Return each line of the records that contains the string "sartén", matching case exactly.

## [Records for processing]
[Start of Attachment]

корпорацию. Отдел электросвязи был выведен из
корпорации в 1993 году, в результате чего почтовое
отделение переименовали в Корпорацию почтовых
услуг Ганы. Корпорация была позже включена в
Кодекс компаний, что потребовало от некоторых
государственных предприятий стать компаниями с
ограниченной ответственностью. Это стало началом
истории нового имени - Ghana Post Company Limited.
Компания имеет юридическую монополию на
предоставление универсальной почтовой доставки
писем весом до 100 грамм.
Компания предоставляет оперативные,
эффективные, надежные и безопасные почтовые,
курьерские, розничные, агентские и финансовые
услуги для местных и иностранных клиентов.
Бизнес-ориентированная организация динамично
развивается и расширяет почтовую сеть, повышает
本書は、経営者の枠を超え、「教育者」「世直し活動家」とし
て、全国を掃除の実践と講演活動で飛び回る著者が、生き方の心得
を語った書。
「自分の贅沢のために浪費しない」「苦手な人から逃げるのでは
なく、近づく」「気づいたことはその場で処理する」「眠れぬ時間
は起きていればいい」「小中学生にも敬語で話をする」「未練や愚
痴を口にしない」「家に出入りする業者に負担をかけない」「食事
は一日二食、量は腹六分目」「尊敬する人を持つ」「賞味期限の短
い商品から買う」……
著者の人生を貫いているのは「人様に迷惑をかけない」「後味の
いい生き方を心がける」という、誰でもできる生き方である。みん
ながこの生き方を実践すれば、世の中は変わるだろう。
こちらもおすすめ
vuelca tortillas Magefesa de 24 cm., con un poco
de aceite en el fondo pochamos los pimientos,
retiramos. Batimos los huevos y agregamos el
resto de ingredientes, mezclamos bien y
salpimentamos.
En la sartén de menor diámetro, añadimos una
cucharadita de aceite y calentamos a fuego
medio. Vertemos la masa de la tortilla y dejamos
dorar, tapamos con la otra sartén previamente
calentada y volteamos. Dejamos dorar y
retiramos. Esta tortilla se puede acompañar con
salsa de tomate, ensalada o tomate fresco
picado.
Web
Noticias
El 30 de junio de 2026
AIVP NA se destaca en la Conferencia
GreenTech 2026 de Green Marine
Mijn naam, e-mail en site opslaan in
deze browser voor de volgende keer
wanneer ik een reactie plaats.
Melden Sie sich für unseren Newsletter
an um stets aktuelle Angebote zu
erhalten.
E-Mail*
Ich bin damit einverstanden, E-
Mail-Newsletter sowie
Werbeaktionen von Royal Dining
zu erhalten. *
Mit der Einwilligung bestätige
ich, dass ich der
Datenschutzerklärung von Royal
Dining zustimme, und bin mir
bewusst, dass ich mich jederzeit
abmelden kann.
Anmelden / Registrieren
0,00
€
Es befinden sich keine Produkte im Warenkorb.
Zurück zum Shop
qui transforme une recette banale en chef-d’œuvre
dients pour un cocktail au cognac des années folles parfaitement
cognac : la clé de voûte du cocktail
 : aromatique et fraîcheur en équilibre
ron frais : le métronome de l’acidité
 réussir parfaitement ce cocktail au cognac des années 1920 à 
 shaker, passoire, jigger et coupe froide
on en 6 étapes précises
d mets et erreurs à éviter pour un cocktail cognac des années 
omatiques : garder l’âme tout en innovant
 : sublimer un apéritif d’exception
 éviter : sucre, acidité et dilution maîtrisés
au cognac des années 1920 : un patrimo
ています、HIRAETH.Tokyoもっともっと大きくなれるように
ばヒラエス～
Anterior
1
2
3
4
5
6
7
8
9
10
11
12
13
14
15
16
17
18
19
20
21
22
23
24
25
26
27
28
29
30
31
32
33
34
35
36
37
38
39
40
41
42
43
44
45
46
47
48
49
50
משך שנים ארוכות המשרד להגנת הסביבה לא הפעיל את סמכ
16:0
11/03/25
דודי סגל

[End of Attachment]

## [Solution for this problem]
En la sartén de menor diámetro, añadimos una
dorar, tapamos con la otra sartén previamente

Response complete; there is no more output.